Amendments to the Competition Law

New regulations introduce personal liability of management board members

Legal alert (8/2014)

On 18 January 2015 the most significant amendment to the Act on competition and consumer protection will come into effect. The new regulations, published on 17 July 2014, include a series of solutions that will improve the competition protection system in Poland.

On 18 January 2015 the most significant amendment to the Act on competition and consumer protection will come into effect. The new regulations, published on 17 July 2014, include a series of solutions that will improve the competition protection system in Poland.

From the business perspective, empowering the President of Office for Competition and Consumer Protection to impose high fines on corporate management members seems to be the most controversial amendment. Managers whose intentional actions or omissions have resulted in a breach of the ban on restrictive trade practices will be held liable. Following protests of business representatives, liability for unintentional actions and omissions has been eliminated, but the legal construction of the regulation still gives rise to a number of doubts. In 2012, Deloitte Legal analyzed similar solutions applied by 14 European states. Most of them have adopted penal liability for individuals, and only four preferred administrative liability instead. Under German and Dutch law, on which Polish solutions have been modeled, the liability is based on administrative law, but unlike in Poland, in both states principles applied during related proceedings are closer to penal liability. Further, in accordance with the new regulations, both the breach of the restrictive trade practice ban and company manager's liability will be analyzed within a single administrative procedure. This gives rise to a number of doubts, in particular regarding the implementation of the fundamental principle that no one is obliged to provide evidence against themselves, since representatives of entities controlled by anti-monopoly authorities are bound by law to closely cooperate with the authorities and therefore provide the evidence to their own detriment.

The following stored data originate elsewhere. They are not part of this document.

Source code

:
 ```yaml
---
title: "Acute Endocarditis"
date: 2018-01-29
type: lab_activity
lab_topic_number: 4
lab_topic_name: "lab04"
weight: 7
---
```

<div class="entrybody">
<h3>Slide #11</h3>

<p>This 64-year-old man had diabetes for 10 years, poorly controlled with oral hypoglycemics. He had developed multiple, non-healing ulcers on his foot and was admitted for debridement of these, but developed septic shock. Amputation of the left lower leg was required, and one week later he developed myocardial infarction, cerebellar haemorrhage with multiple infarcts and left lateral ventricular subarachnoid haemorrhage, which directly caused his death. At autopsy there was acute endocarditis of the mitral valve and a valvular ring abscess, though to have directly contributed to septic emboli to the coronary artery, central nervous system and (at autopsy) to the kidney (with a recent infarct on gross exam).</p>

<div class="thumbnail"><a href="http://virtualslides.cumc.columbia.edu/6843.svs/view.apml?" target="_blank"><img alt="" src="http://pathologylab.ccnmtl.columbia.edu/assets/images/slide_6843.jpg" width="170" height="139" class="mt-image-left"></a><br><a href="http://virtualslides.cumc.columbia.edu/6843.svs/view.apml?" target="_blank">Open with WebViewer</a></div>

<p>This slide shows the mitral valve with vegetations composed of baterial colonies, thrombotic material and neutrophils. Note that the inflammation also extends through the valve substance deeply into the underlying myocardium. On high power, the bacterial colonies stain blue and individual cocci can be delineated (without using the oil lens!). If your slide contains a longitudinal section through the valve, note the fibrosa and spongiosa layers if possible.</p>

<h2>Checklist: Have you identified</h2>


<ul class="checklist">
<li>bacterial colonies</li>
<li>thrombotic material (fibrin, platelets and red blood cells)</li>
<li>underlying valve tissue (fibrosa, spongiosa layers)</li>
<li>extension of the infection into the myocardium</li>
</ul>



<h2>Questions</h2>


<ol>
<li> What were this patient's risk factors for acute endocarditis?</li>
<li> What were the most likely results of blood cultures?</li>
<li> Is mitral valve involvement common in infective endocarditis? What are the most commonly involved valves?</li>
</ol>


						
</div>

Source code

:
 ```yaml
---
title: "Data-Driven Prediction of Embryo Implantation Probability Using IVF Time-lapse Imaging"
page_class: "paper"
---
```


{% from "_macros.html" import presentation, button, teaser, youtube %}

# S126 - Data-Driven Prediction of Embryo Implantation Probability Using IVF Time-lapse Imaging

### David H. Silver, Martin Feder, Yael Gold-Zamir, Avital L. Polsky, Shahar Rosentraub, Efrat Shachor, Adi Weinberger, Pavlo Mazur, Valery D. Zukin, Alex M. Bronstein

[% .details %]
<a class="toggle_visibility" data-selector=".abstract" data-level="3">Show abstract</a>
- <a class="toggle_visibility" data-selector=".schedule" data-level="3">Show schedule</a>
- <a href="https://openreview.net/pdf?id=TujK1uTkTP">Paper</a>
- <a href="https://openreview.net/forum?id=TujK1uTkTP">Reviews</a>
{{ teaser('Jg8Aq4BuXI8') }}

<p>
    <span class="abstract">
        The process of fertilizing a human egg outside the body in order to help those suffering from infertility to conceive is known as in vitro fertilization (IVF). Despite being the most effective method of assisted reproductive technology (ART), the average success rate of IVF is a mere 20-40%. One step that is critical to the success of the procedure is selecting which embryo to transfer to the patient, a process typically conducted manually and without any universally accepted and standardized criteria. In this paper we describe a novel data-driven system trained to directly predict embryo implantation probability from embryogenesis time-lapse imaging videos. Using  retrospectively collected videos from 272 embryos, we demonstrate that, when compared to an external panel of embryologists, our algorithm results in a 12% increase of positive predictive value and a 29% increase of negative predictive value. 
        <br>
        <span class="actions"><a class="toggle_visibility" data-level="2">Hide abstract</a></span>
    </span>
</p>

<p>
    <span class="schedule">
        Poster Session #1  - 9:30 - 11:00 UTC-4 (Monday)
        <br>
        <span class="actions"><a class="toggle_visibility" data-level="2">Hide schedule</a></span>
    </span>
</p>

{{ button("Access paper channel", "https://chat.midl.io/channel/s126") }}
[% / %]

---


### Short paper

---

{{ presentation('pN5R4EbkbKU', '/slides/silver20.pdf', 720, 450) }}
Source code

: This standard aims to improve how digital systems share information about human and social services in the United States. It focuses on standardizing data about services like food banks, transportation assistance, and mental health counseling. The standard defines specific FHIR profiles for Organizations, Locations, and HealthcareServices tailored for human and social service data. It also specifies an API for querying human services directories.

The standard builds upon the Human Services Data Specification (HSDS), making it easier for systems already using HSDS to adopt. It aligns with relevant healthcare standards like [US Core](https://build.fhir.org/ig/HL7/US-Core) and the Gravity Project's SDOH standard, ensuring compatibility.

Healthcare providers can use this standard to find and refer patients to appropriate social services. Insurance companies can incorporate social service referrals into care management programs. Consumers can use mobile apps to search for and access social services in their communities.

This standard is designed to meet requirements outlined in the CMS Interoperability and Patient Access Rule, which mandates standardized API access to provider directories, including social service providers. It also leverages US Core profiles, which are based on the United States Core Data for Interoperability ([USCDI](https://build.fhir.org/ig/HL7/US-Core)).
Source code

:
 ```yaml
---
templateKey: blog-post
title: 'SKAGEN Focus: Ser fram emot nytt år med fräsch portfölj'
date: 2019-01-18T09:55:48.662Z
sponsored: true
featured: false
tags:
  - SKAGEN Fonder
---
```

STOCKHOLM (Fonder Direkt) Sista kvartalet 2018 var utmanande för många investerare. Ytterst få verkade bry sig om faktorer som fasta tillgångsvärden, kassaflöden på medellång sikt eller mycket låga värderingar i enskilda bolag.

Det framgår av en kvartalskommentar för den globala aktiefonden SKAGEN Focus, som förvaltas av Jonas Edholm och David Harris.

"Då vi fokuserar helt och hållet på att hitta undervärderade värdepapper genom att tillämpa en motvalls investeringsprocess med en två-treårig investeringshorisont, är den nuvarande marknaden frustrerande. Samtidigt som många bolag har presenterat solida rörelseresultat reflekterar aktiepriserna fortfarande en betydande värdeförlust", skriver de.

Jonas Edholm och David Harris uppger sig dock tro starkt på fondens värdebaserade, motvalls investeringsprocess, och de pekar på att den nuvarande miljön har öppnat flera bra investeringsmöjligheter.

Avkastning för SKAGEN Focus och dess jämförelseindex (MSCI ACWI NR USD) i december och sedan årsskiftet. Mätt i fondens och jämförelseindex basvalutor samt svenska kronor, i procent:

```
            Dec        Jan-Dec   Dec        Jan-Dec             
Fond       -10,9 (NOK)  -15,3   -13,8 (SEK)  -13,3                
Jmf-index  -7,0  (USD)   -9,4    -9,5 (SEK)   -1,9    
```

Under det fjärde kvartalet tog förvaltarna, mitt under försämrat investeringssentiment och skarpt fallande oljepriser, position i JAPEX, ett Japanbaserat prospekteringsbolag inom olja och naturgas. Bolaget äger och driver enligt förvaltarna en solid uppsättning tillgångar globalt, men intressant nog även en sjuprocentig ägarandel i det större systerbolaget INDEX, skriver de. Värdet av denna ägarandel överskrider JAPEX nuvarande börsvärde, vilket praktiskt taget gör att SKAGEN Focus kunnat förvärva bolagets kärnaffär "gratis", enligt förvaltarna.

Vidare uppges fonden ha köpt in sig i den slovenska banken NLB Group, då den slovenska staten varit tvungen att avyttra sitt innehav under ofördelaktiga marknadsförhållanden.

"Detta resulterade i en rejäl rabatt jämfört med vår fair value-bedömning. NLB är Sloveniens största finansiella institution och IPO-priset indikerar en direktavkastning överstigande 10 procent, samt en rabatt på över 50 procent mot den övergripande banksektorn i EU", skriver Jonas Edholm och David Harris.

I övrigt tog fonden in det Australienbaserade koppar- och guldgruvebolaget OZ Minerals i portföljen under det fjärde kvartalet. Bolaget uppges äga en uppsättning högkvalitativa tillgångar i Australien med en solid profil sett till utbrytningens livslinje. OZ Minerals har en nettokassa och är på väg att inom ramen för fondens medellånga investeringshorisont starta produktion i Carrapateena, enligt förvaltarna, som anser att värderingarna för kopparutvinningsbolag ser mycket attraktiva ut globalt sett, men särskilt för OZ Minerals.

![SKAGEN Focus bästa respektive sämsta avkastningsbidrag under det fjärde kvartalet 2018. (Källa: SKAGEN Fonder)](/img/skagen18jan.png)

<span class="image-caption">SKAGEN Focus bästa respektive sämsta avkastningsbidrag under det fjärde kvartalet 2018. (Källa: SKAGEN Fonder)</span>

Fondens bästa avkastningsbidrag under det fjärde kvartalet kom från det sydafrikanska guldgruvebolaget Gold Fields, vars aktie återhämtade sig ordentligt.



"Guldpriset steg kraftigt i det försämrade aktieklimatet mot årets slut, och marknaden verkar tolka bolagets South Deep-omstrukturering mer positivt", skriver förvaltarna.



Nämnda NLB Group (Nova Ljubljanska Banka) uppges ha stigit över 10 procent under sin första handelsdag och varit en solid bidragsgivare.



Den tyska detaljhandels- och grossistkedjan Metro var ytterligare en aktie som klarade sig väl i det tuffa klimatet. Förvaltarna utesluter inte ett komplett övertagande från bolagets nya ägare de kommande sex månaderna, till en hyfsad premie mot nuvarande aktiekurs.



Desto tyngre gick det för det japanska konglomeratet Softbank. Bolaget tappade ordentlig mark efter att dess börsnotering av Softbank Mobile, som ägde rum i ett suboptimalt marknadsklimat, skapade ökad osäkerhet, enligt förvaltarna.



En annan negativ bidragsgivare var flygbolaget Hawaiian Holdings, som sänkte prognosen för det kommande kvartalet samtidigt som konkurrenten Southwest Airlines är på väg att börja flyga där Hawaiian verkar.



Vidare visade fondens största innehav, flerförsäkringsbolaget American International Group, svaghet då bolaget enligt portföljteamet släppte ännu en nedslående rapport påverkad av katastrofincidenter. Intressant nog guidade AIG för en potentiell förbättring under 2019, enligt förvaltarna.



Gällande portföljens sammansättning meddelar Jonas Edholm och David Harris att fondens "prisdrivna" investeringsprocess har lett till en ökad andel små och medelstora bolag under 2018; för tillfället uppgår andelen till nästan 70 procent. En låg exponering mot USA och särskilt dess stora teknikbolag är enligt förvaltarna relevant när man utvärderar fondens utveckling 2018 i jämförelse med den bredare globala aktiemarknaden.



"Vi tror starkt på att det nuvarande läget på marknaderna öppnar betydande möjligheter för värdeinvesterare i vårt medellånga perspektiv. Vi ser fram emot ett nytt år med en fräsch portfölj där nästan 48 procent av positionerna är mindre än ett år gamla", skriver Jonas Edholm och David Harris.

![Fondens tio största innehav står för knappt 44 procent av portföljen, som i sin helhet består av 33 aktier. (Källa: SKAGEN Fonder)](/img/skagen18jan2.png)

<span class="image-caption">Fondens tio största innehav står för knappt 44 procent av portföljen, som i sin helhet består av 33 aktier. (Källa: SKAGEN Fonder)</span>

The institution of remedy consisting in empowering the President of the Office for Competition and Consumer Protection (OCCP) to indicate measures for entrepreneurs to be implemented in order to eliminate the effects of or discontinue a breach is another new solution introduced. The remedies may include the obligation to amend an agreement, grant a license, or provide other entities with goods or services on non-discriminating terms. There is no closed statutory list of such measures. Their purpose is to assist entrepreneurs in implementing decisions issued by the President of OCCP. At present, though, the concern that such remedies may seriously interfere with the freedom of business operations and thus add to the existing obstacles, as raised by business representatives, seems quite justified.

The leniency procedure will also be amended. A new leniency plus instance has been introduced. It consists in an opportunity to additionally reduce a penalty for an entrepreneur who has performed illegal practices and decided to disclose to OCCP information on another, so far undetected, illegal arrangement.

Other amendments regarding restrictive trade practices include an opportunity to voluntary submission to enforcement in exchange for a ten-percent fine reduction and extending the statute of limitations on such practices from one to five years.

Other amendments include changes in concentration control procedures. Following its effective date, the related proceedings will take in principle a month instead of two months. For complex cases, though, or if market research is needed, the President of OCCP may decide to extend the proceedings by four subsequent months.

Another new solution empowers the President of OCCP to notify an entrepreneur about qualifications raised with regard to the planned concentration in an earlier stage than the final decision closing the proceedings. This solution seems positive since it accelerates information flow and allows entrepreneurs taking a position with regard to such qualifications.

Further, the lawmakers have decided to institute controversial public warnings by President of OCCP if information collected by the authorities in the course of proceedings regarding breach of collective interests of consumers provides evidence that an entrepreneur breaches consumer protection regulations by its behavior and may cause substantial damage to or adversely affect a large group of consumers. Such a warning will be published in the form of a decision of the President of OCCP. Although such a decision may be appealed against at court, entrepreneurs are concerned that in such cases, courts will limit their procedures to checking whether a “particularly strong suspicion” has occurred, ignoring actual existence of a potential threat to the interests of consumers or possible effects of such public warning on a firm. Further, if the authorities fail to prove the rightness of their suspicion in further stages of the proceedings, new regulations do not provide any tools for entrepreneurs to allow for prompt compensation for potentially substantial resultant damages.

The amendments may improve the efficiency of OCCP with regard to competition protection, but the practical use of the new tools, especially those that may cause potential problems for businesses, will be tested over time. Therefore, entrepreneurs must analyze possibilities to implement relevant procedures that would minimize their risk of breaching competition protection regulations and the related intervention of the authorities.